Renowned Upper Hutt kapa haka group Māwai Hakona in Rotorua after winning the national Polynesian Festival (the forerunner of Te Matatini), held there in 1973.
Upper Hutt Libraries Community Archives
The influx of new arrivals to Upper Hutt in the 1950s and ‘60s included Māori from rural areas, part of the post-war wave of Māori urban migration. Some came here because of a Department of Māori Affairs apprenticeship scheme based at Trentham Camp. Concerned about the prospect of these young Māori becoming detached from their cultural roots, the recently established Upper Hutt Branch of the Māori Women's Welfare League looked for ways of providing these recent migrants with access to Māoritanga.
One outcome of this was the founding of kapa haka group Māwai Hakona. It was led by two longtime members of Wellington’s Ngāti Poneke cultural organisation, ‘Aunty’ Dovey Kotene-Horvath and Jock McEwen (the latter, while Pākehā, was a fluent speaker of Te Reo and a respected scholar of Māori culture, who served as Secretary of Māori Affairs between 1963 and 1975). Under their leadership Māwai Hakona was to go on to not only become an integral part of Upper Hutt’s civic and community events, but also to achieve national and international success.
After winning the highly contested national championships at the 1973 New Zealand Polynesian Festival (now known as Te Matatini), Māwai Hakona performed at that year’s opening of the Sydney Opera House, and later went on to successful tours of Europe and the Pacific. Committed to being inclusive, the club always counted significant numbers of local Pākehā and Pasifika peoples amongst their membership.
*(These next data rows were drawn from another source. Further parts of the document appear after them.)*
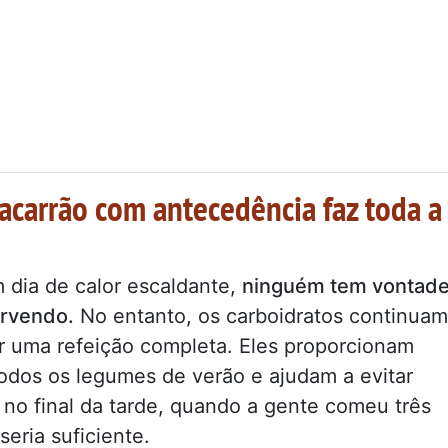
acarrão com antecedência faz toda a
 dia de calor escaldante,
ninguém tem vontad
ervendo.
No entanto, os carboidratos continuam
r uma refeição completa. Eles proporcionam
dos os legumes de verão e ajudam a evitar
 no final da tarde, quando a gente comeu três
eria suficiente.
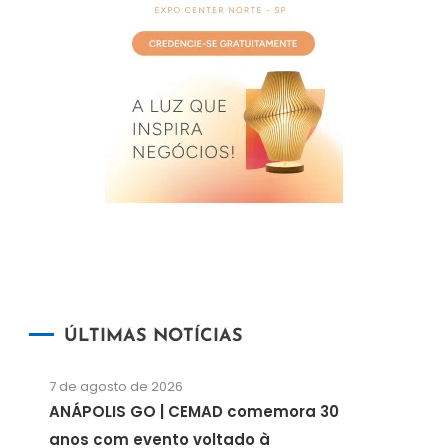
ÚLTIMAS NOTÍCIAS
7 de agosto de 2026
ANÁPOLIS GO | CEMAD comemora 30
anos com evento voltado à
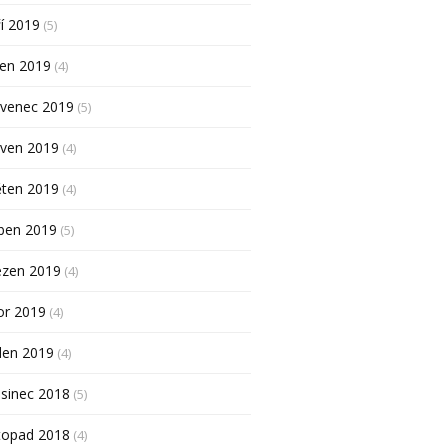
í 2019
(5)
pen 2019
(4)
rvenec 2019
(5)
rven 2019
(4)
ěten 2019
(4)
ben 2019
(5)
ezen 2019
(4)
or 2019
(4)
den 2019
(4)
sinec 2018
(5)
topad 2018
(4)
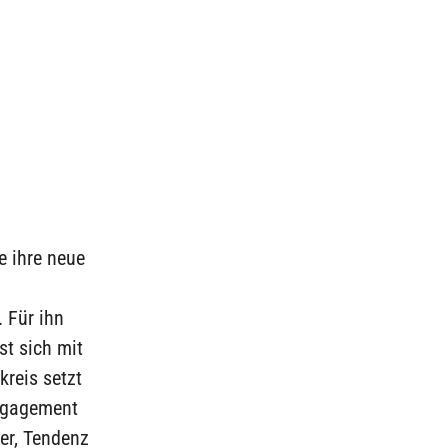
 ihre neue
 Für ihn
st sich mit
kreis setzt
Engagement
der, Tendenz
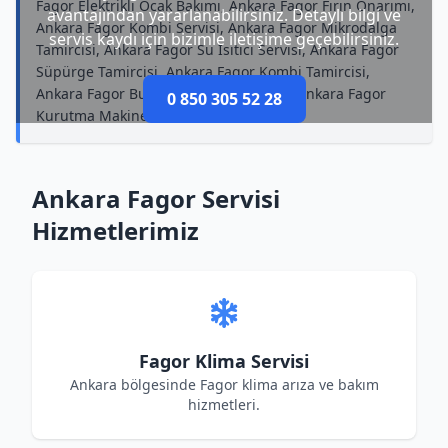
Fagor Elektrikli Ocak Bakımı, Ankara Fagor Fırın Onarımı,
avantajından yararlanabilirsiniz. Detaylı bilgi ve
Ankara Fagor Kombi Servisi, Ankara Fagor Mikrodalga
servis kaydı için bizimle iletişime geçebilirsiniz.
Tamircisi, Ankara Fagor Su Isıtıcı Servisi, Ankara Fagor
Süpürge Tamircisi, Ankara Fagor Kombi Tamircisi,
Ankara Fagor Bulaşık Makinesi Servisi, Ankara Fagor
0 850 305 52 28
Kurutma Makinesi Bakımı
Ankara Fagor Servisi
Hizmetlerimiz
Fagor Klima Servisi
Ankara bölgesinde Fagor klima arıza ve bakım
hizmetleri.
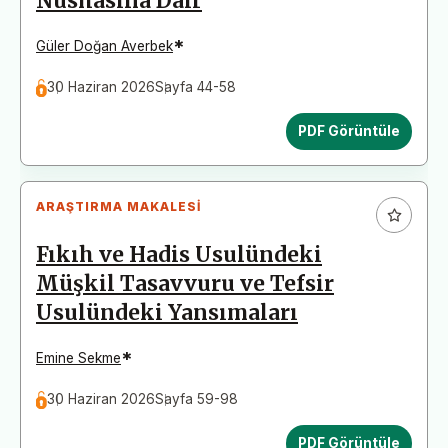
Nüshasına Dair
*
Güler Doğan Averbek
30 Haziran 2026
Sayfa 44-58
PDF Görüntüle
ARAŞTIRMA MAKALESI
Fıkıh ve Hadis Usulündeki
Müşkil Tasavvuru ve Tefsir
Usulündeki Yansımaları
*
Emine Sekme
30 Haziran 2026
Sayfa 59-98
PDF Görüntüle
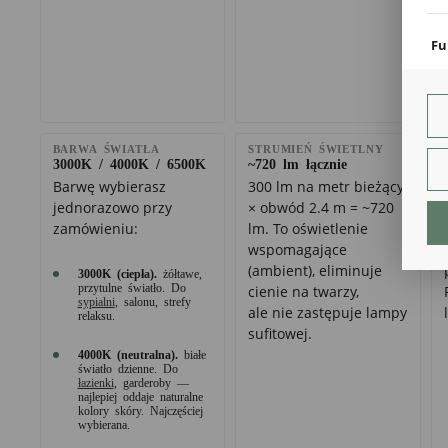
coo
Fu
Teg
ust
Dzi
str
fun
BARWA ŚWIATŁA
STRUMIEŃ ŚWIETLNY
3000K / 4000K / 6500K
~720 lm łącznie
An
Barwę wybierasz
300 lm na metr bieżący
Ana
jednorazowo przy
× obwód 2.4 m = ~720
Coo
zamówieniu:
lm. To oświetlenie
int
wspomagające
nam
(ambient), eliminuje
uży
3000K (ciepła).
żółtawe,
zgo
przytulne światło. Do
cienie na twarzy,
R
sypialni
, salonu, strefy
ale nie zastępuje lampy
Dzi
relaksu.
sufitowej.
str
Pro
4000K (neutralna).
białe
Two
światło dzienne. Do
łazienki
, garderoby —
pro
najlepiej oddaje naturalne
par
kolory skóry. Najczęściej
pre
wybierana.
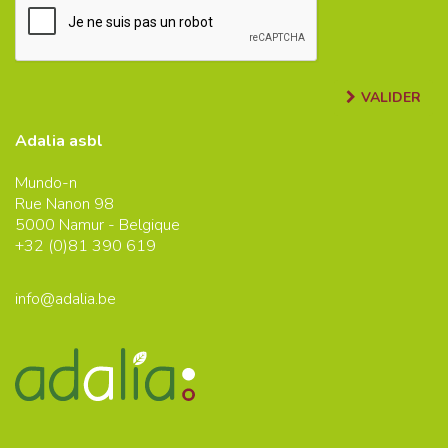
VALIDER
Adalia asbl
Mundo-n
Rue Nanon 98
5000
Namur - Belgique
+32 (0)
81 390 619
info@adalia.be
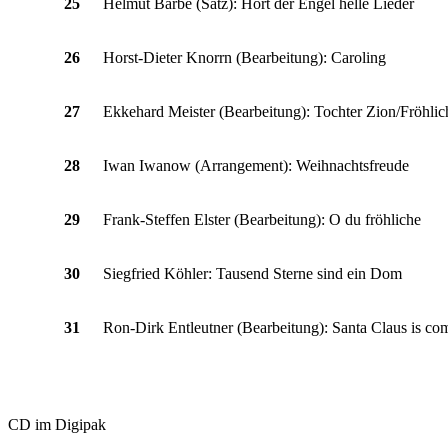
25
Helmut Barbe (Satz): Hört der Engel helle Lieder
26
Horst-Dieter Knorrn (Bearbeitung): Caroling
27
Ekkehard Meister (Bearbeitung): Tochter Zion/Fröhli
28
Iwan Iwanow (Arrangement): Weihnachtsfreude
29
Frank-Steffen Elster (Bearbeitung): O du fröhliche
30
Siegfried Köhler: Tausend Sterne sind ein Dom
31
Ron-Dirk Entleutner (Bearbeitung): Santa Claus is co
CD im Digipak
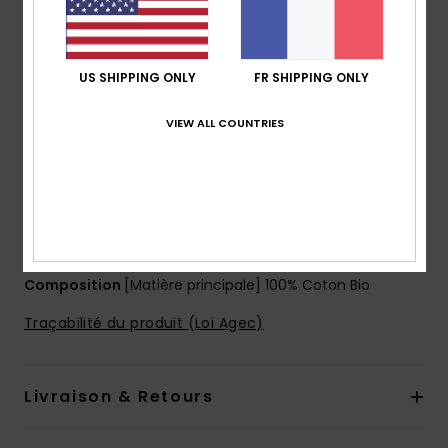
Doublure :
pas de doublure
Encolure :
encolure à capuche
Manches :
manches longues
US SHIPPING ONLY
FR SHIPPING ONLY
Poches : poches plaquées
Fermeture :
fermeture par boutons-pression à
VIEW ALL COUNTRIES
l’avant
Logo :
logo Quiksilver sur la poitrine
Autres caractéristiques :
modèle colorblock
Poignets élastiques
Teinture naturelle
Composition
[Matière principale] 100% Coton Bio
Traçabilité du produit (Loi Agec)
Livraison & Retours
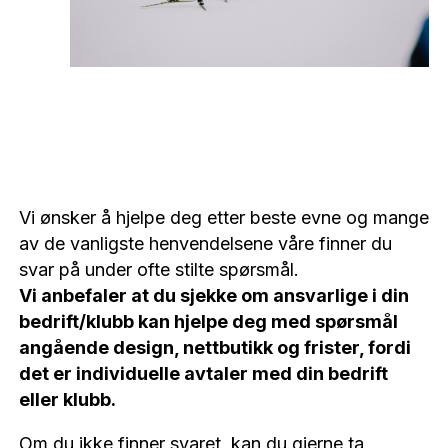
Vi ønsker å hjelpe deg etter beste evne og mange
av de vanligste henvendelsene våre finner du
svar på under ofte stilte spørsmål.
Vi anbefaler at du sjekke om ansvarlige i din
bedrift/klubb kan hjelpe deg med spørsmål
angående design, nettbutikk og frister, fordi
det er individuelle avtaler med din bedrift
eller klubb.
Om du ikke finner svaret, kan du gjerne ta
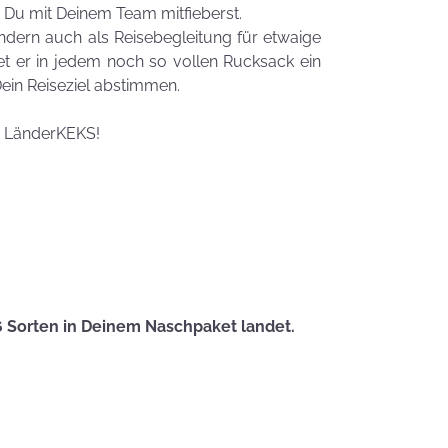
Zauberhafte
Du mit Deinem Team mitfieberst.
LogoKEKSE für
sondern auch als Reisebegleitung für etwaige
Dein
t er in jedem noch so vollen Rucksack ein
Unternehmen
Dein Reiseziel abstimmen.
KEKSIdeen für den
Kindergeburtstag
n LänderKEKS!
Sommerlic
Dessertidee
inspiriert v
unserer
Himmlisch
Tastrophe? - Notfalltipps
KEKSerella
KEKSE
6 Sorten in Deinem Naschpaket landet.
Manchmal
muss man sich
den Muttertag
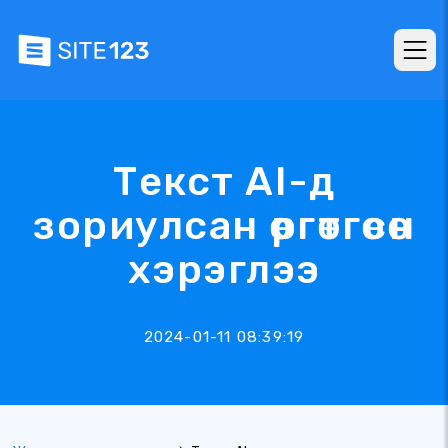
Текст AI-д
зориулсан өргөтгөсөн
хэрэглээ
2024-01-11 08:39:19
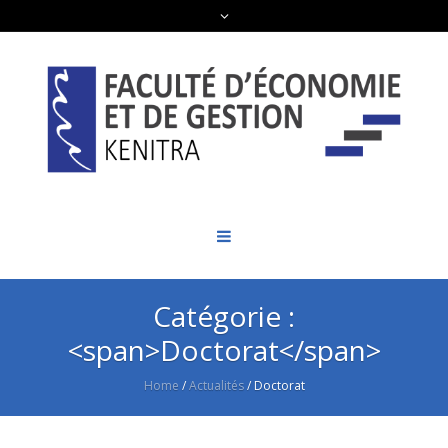
Catégorie :
<span>Doctorat</span>
Home
/
Actualités
/
Doctorat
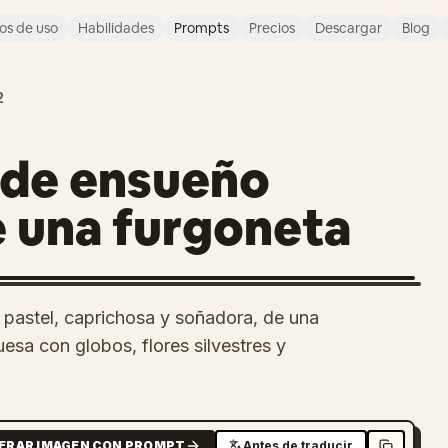
os de uso
Habilidades
Prompts
Precios
Descargar
Blog
2
 de ensueño
e una furgoneta
s pastel, caprichosa y soñadora, de una
esa con globos, flores silvestres y
ERAR IMAGEN CON PROMPT
Antes de traducir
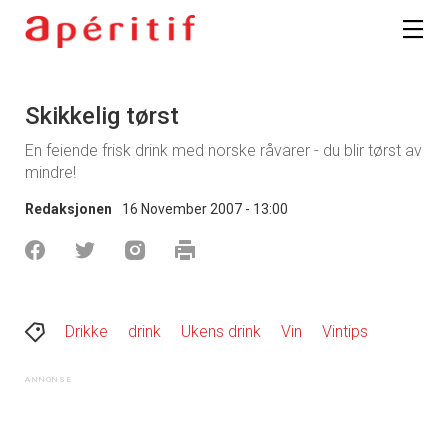
Skikkelig tørst
En feiende frisk drink med norske råvarer - du blir tørst av
mindre!
Redaksjonen
16 November 2007 - 13:00
Drikke
drink
Ukens drink
Vin
Vintips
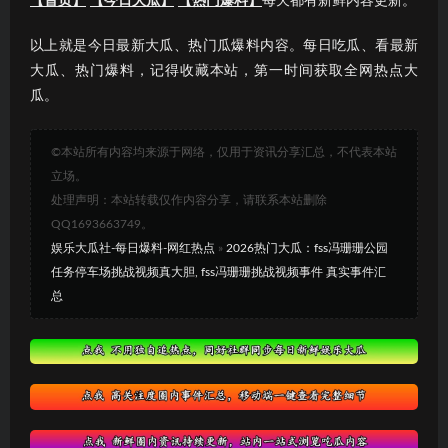
【首页】
【今日大瓜】
【热门爆料】
每天都有新鲜内容更新。
以上就是今日最新大瓜、热门瓜爆料内容。每日吃瓜、看最新
大瓜、热门爆料，记得收藏本站，第一时间获取全网热点大
瓜。
©本站所有内容均来源于网络，仅用于资讯分享汇总，不代表本站
立场。
处理声明：本站转载仅作内容分享，请联系本站删除
QQ1693663749。
娱乐大瓜社-每日爆料-网红热点
»
2026热门大瓜：fss冯珊珊公园
任务停车场挑战视频真大胆, fss冯珊珊挑战视频事件 真实事件汇
总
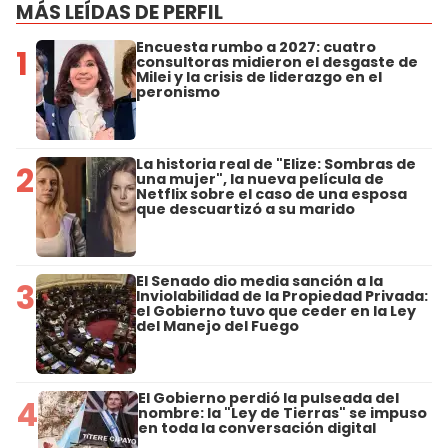
MÁS LEÍDAS DE PERFIL
Encuesta rumbo a 2027: cuatro
1
consultoras midieron el desgaste de
Milei y la crisis de liderazgo en el
peronismo
La historia real de "Elize: Sombras de
2
una mujer", la nueva película de
Netflix sobre el caso de una esposa
que descuartizó a su marido
El Senado dio media sanción a la
3
Inviolabilidad de la Propiedad Privada:
el Gobierno tuvo que ceder en la Ley
del Manejo del Fuego
El Gobierno perdió la pulseada del
4
nombre: la "Ley de Tierras" se impuso
en toda la conversación digital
This broad cross-cultural support was also reflected in the campaign to establish a marae in Upper Hutt, in which Māwai Hakona played a major role. A long and successful fund-raising drive to support this project culminated in a procession through Main Street in 1970 attended by well over 15,000 people. This led to the opening, in 1976, Ōrongomai, a modern urban marae and centre for providing social services whose tikanga reflects its inclusive origins. Kaumatua Jock McEwen, a skilled carver, oversaw the construction of its whare whakairo (carved meeting houes), Kahukura, which was opened in 1989 and remains an important centrepiece of the Upper Hutt community.